After Sampson Talks, Gonzales Does A "D'Oh"

The Washington Post aptly described Attorney General Alberto Gonzales' reply to yesterday's testimony by Kyle Sampson as the "Homer Simpson " defense. Sampson's answers to the Senate inquiry were damning to Gonzales and directly contradicted Alberto's earlier statements. Now that the AG is caught lying he will have to make up new lies to cover the ones he has already uttered. He is trying to scam the Senate and the American people into believing that he didn't do anything seriously wrong. Yet, once a liar is caught, it is hard to be seen as believable anymore.

From The Washington Post:

You just cannot make this stuff up. Attorney General Alberto Gonzales' former chief of staff, D. Kyle Sampson, spends much of his Thursday deflating his former boss' story about the eight fired U.S. Attorneys and how does the Attorney General respond? By issuing a written statement late in the day that essentially says this: Yes, Sampson may have been keeping me in the loop on the firings after all but I wasn't really paying attention ("never focused" was the exact phrase) to what he was saying. It's the Homer Simpson defense to the Kyle Sampson story and if this were a Little League game they would have invoked the 10-run rule by now and sent Gonzales go home to Texas to once again become a lucrative private attorney.

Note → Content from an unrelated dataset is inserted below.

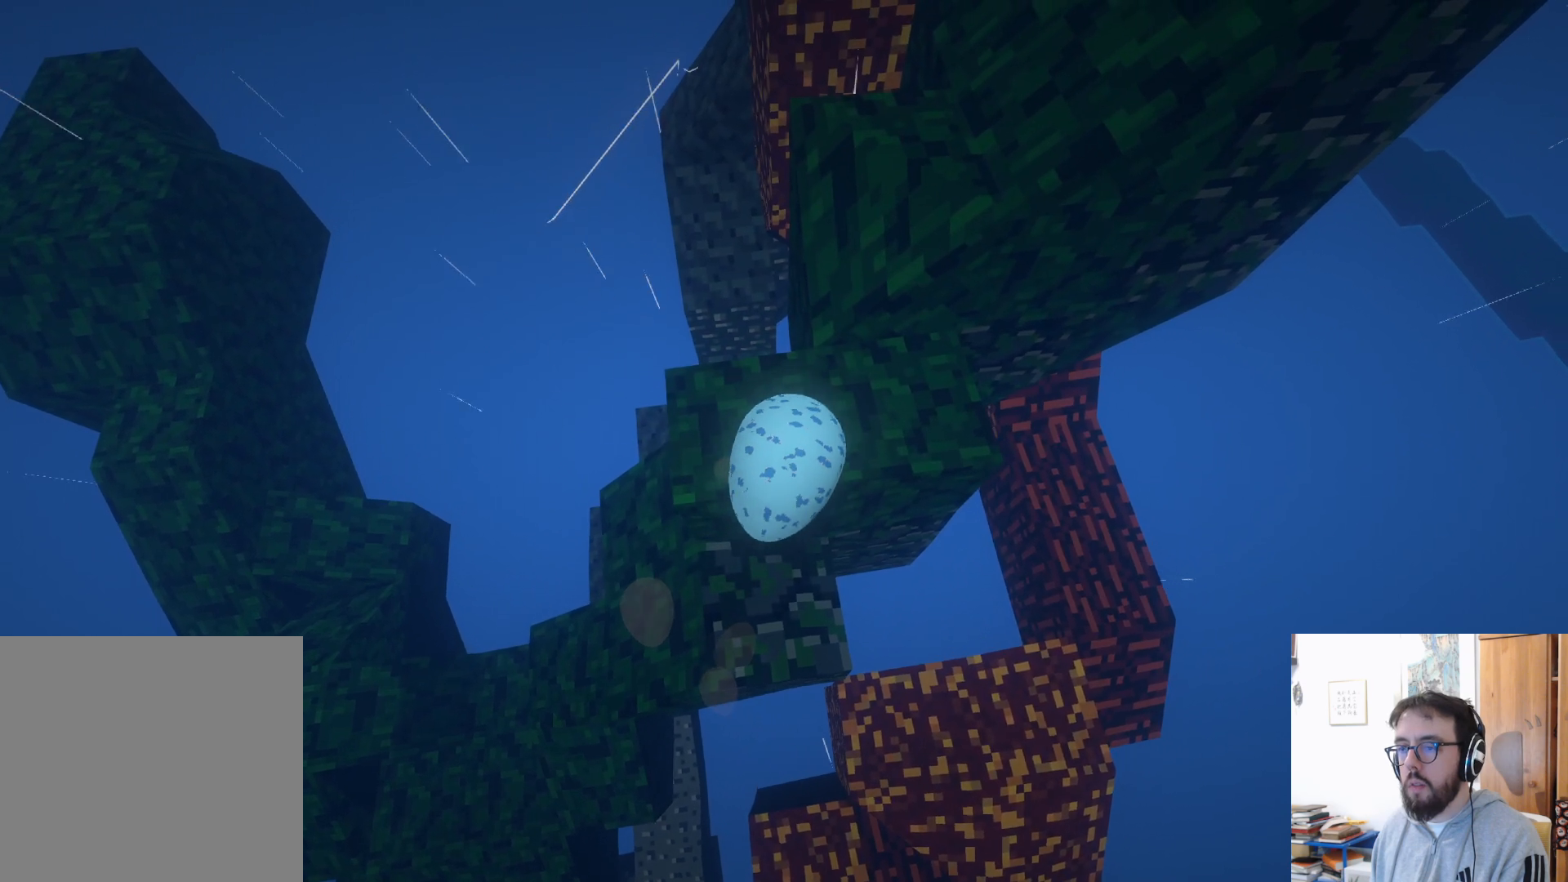
{"buttons": [], "left_stick": "down", "right_stick": "center", "events": [[50, "right_stick", "up-right"], [133, "left_stick", "left"], [233, "left_stick", "down"], [283, "R2", "down"], [333, "R2", "up"], [366, "right_stick", "center"]]}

But, alas, the Attorney General is still with us, at least for today, his credibility and reputation tattered and the wolves-- not just Democrats, mind you, but increasingly creeped-out Republicans-- howling at the door. Even if Gonzales is now telling the truth about his role in Firegate, even if somehow his story can be synched up with Sampson's, we all deserve so much more from our Attorney General that the next 18 days or so-- leading up to Gonzales' testimony before the Senate Judiciary Committee-- will be excruiating. How badly does an Attorney General have to behave, how badly does he have to lead, how much prestige and trust does he have to lose, before he is forced, by his own conscience if nothing else, to make way for someone else? You tell me.


The only one doing the howling is going to be Gonzales. He'll be begging for mercy soon enough, but for now he will continuing lying his ass off until he is firmly pressed into the corner with nowhere to go. Until then he'll blame anyone, do anything and say whatever it takes to shield himself from the responsibility of his actions. Just like everyone else in the Bush Administration.